Moody’s recently cut India’s GDP forecast for 2019-20 to 5.8% from the earlier estimate of 6.2%, attributing it to the deceleration of an investment-led slowdown that has broadened into consumption, driven by financial stress among rural households and weak job creation.
RBI had last week cut the country’s growth forecast for FY20 to 6.1% from 6.8% estimated earlier.
The former central bank governor said the slide can be traced back to "legacy problems that haven't been solved." Even with the country's failing financial sector and a power sector that still needs immediate aid, Rajan said the real problem is that India hasn't been able to figure out "new sources of growth."
"India's financial stress should be seen as a symptom, rather than a sole cause," he said.

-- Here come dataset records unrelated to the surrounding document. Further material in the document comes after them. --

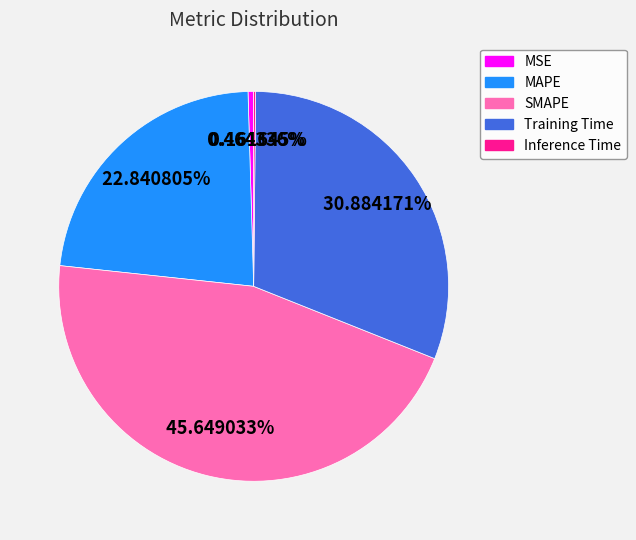

Does any single category account for the majority?

No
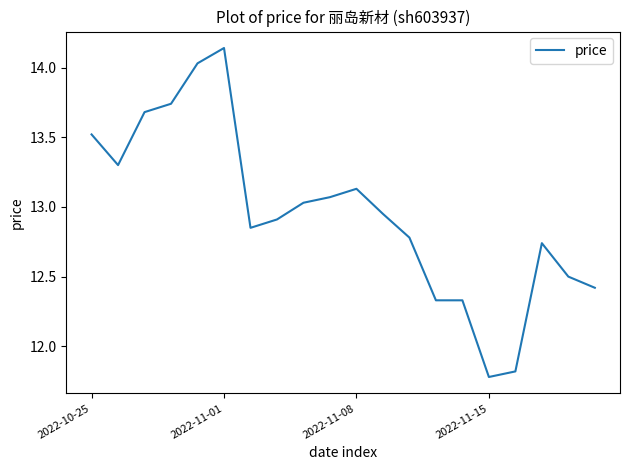

What is the difference between the maximum and minimum values?

2.4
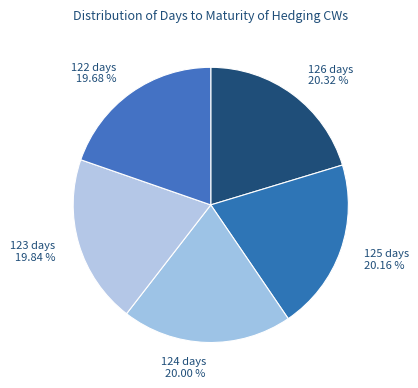

Does 125 days 20.16 % represent more than half of the total?

No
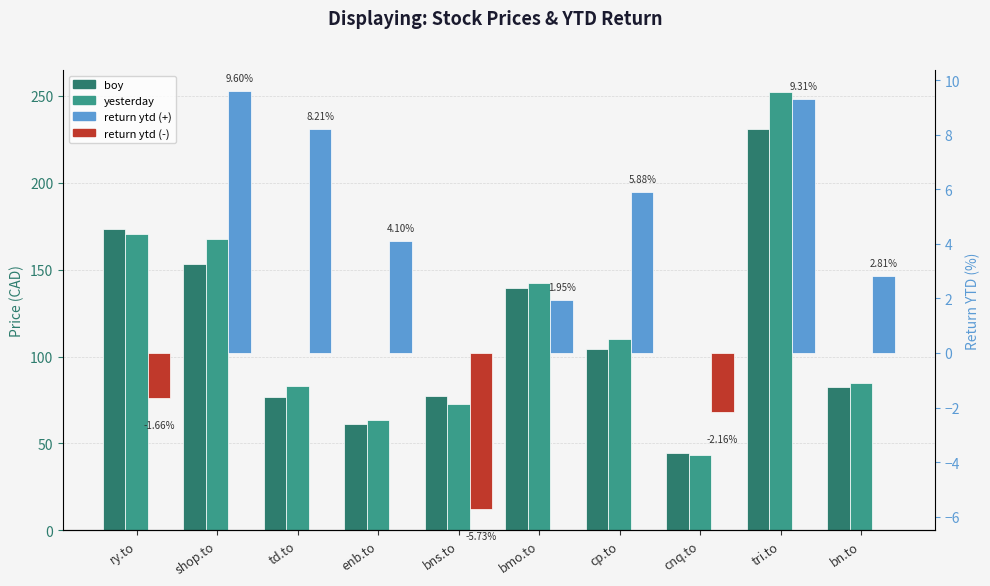

Which series has the widest spread of values?

yesterday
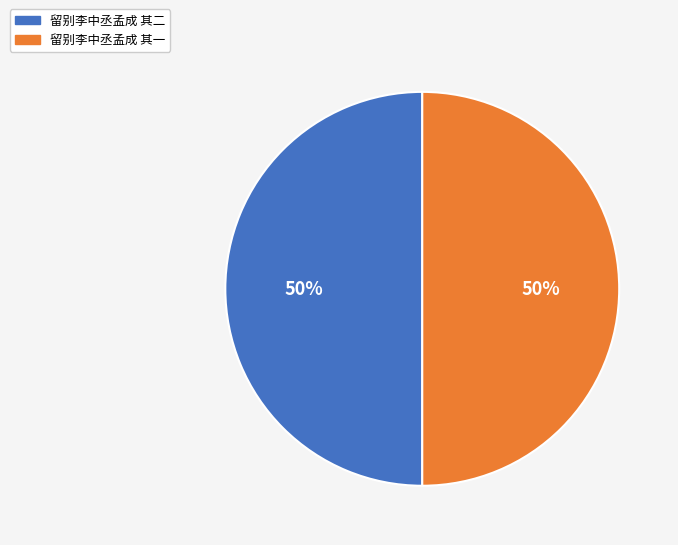

What is the ratio of the value at 留别李中丞孟成 其二 to the value at 留别李中丞孟成 其一?

1.0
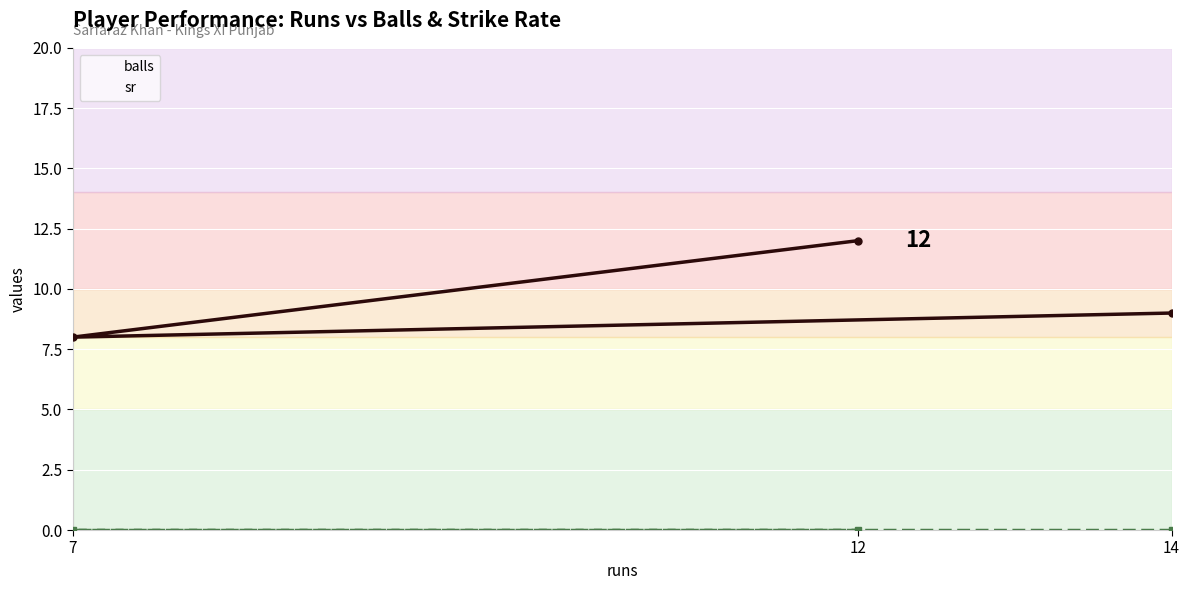

The balls series shows 13 at 14. True or false?

False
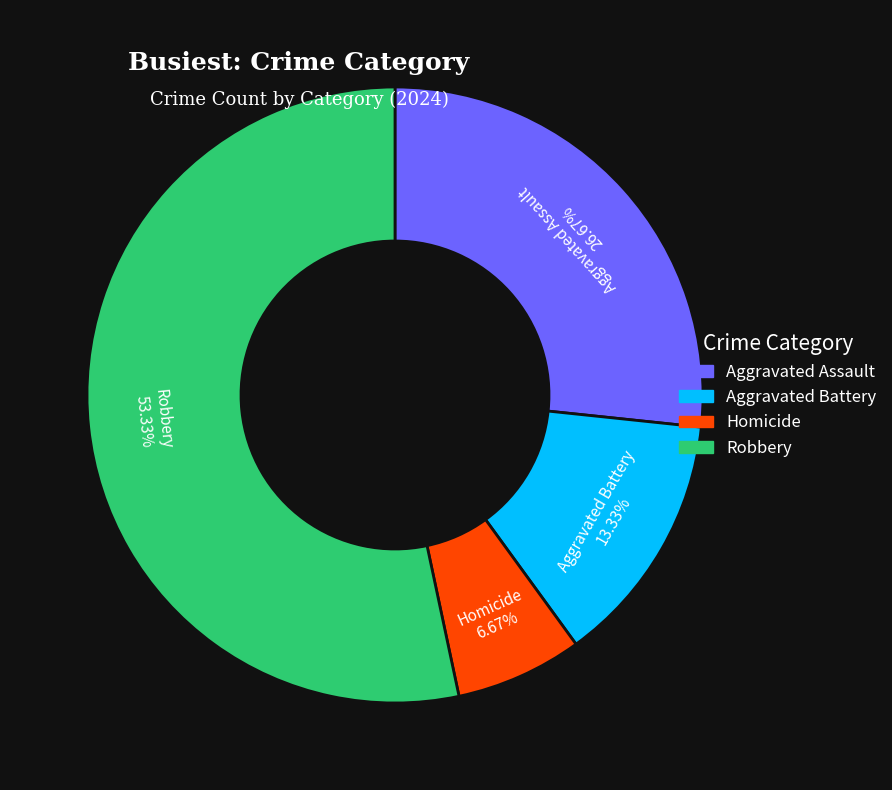

The Aggravated Battery slice represents 7% of the pie. True or false?

False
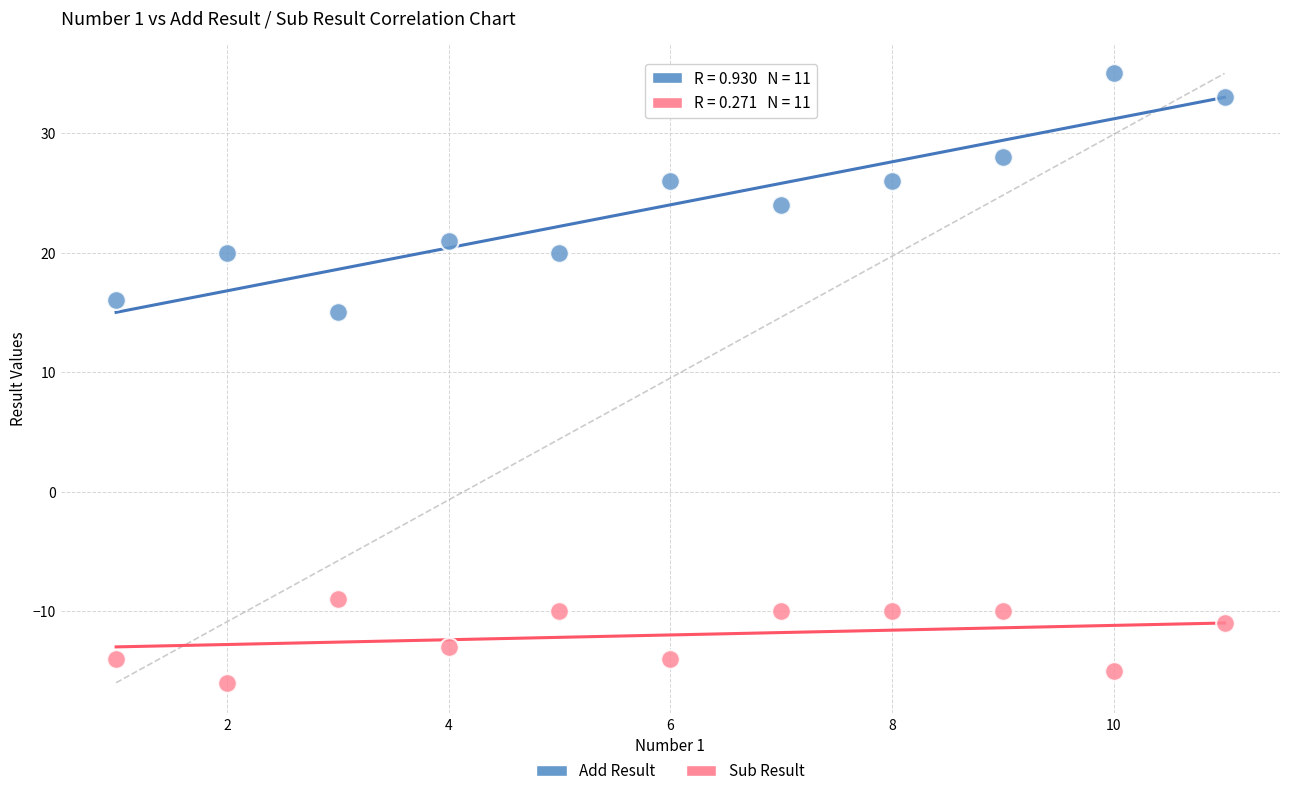

Which series reaches the maximum Y coordinate?

Add Result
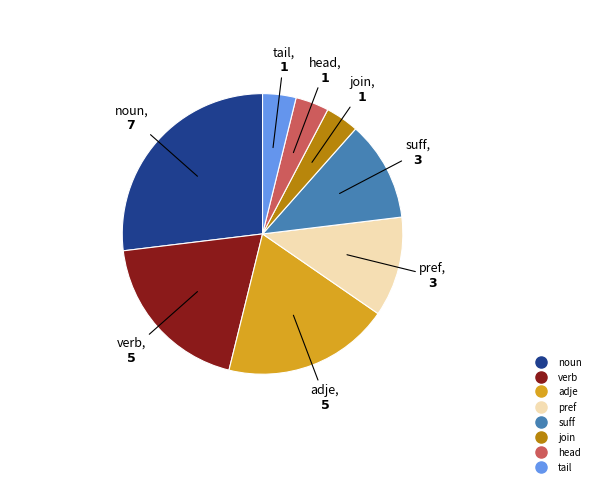

How many slices are in this pie chart?

8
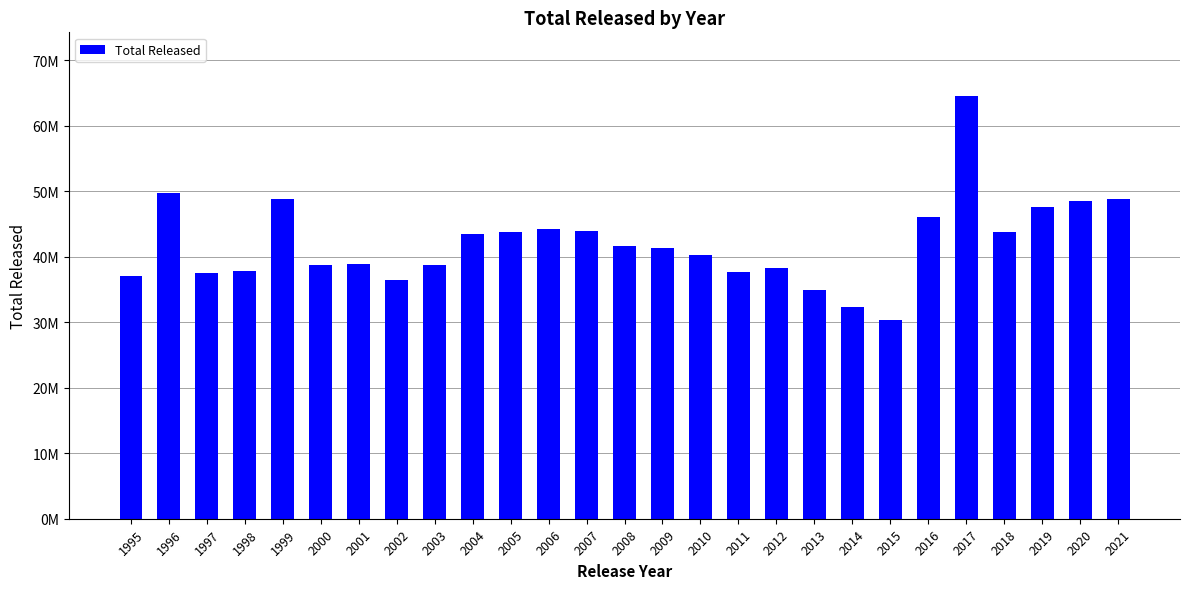

Does the chart contain any negative values?

No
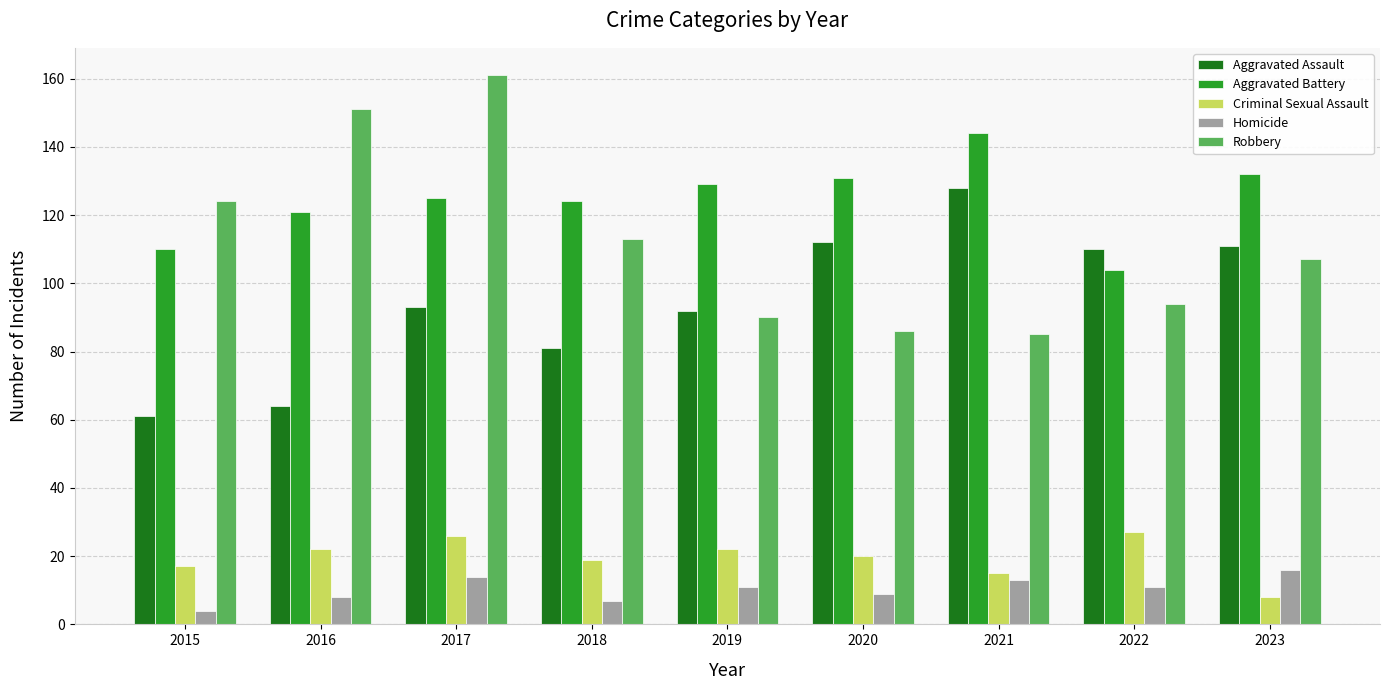

What is the value of the Homicide bar at the 4th from the left?

7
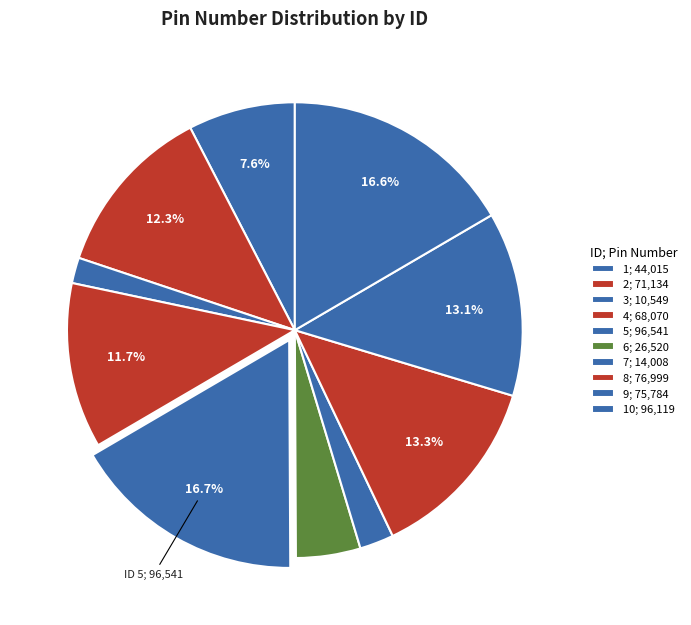

How many segments does this pie chart have?

10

Raghuram Rajan attributed this slump to fall in investment, consumption, exports and the NBFC crisis, but said there were two major tipping points, an "ill-conceived demonetisation and the poorly executed GST roll-out."
Citing the example of demonetisation, the former governor blamed the centralised way the government made decisions, saying, "bold ideas by the top come out of the blue, and are not tested broadly, which can be seriously problematic."
“The sequence of demonetisation and GST was essentially the straw that seems to have broken the Indian economy’s back because it came at a point when the Indian economy was already relatively weak,” he said.
Rajan said the Modi government was more focussed on public welfare and distribution, instead of growth. However, he pointed out the difficulties in spending for such schemes during a time when revenue was clearly taking a big hit. "Something's got to give," he said.
"India has become too big an economy to run from the top, and recent experience has shown that it simply doesn't work," Rajan said.